Super-resolution measurements related to uncertainty relations in optical and biological fluorescence systems

TL;DR

This paper explores super-resolution techniques in optical and biological fluorescence systems, linking their capabilities to uncertainty principles, and compares methods like NSOM, SIM, hyperlens, STED, FPALM, and RESOLFT.

Contribution

It provides a comprehensive analysis of super-resolution methods, highlighting their physical principles, differences in light intensity requirements, and their relation to uncertainty relations.

Findings

Super-resolution surpasses Abbe limit via increased spatial frequencies.

High resolution in STED is achieved by restricting fluorescence volume.

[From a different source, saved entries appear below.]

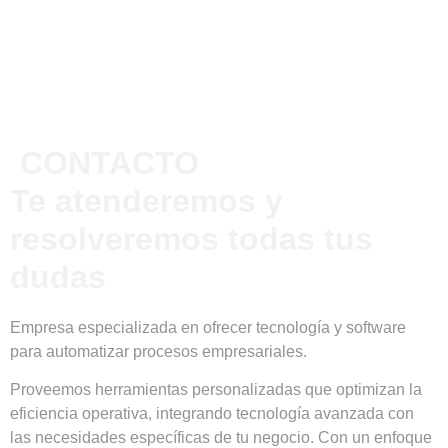
CONTACTO
Te atenderemos y
resolveremos todas tus
dudas
Empresa especializada en ofrecer tecnología y software
para automatizar procesos empresariales.
Proveemos herramientas personalizadas que optimizan la
eficiencia operativa, integrando tecnología avanzada con
las necesidades específicas de tu negocio. Con un enfoque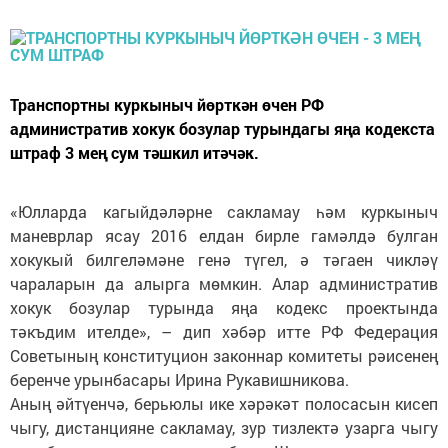
Транспортны куркыныч йөрткән өчен РФ
административ хокук бозулар турындагы яңа кодекста
штраф 3 мең сум тәшкил итәчәк.
«Юлларда кагыйдәләрне сакламау һәм куркыныч
маневрлар ясау 2016 елдан бирле гамәлдә булган
хокукый билгеләмәне генә түгел, ә тәгаен чикләү
чараларын да алырга мөмкин. Алар административ
хокук бозулар турында яңа кодекс проектында
тәкъдим ителде», – дип хәбәр итте РФ Федерация
Советының конституцион законнар комитеты рәисенең
беренче урынбасары Ирина Рукавишникова.
Аның әйтүенчә, берьюлы ике хәрәкәт полосасын кисеп
чыгу, дистанцияне сакламау, зур тизлектә узарга чыгу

RESOLFT achieves super-resolution with much lower light intensities.

Abstract

Super-resolution effects in optical and fluorescence biological systems are analyzed and their relations with uncertainty relations are discussed. Super-resolutions obtained in the optical systems, including especially NSOM, SIM and hyperlens, are related to an increase of the spatial frequencies in the object plane leading to very small effective wavelengths and thus the resolution is increased far beyond the Abbe limit. Super-resolution measurements obtained in the fluorescent biological systems STED, FPALM and RESOLFT are treated. An example of a four-level STED system is analyzed in analogy to a four-level laser system, but the special space dependence of the STED light is taken into account, restricting the fluorescence from extremely small volume, and thus extremely high resolution is obtained. Localization of individual molecules is described by the FPALM method where interference between coherent fluorescent photons is taken into account. While in the STED method very high laser intensities are needed in its variant method known as RESOLFT the super-resolution measurements can be obtained by much weaker light intensities. This new method is analyzed and the reasons for a such large reduction in light intensities are explained.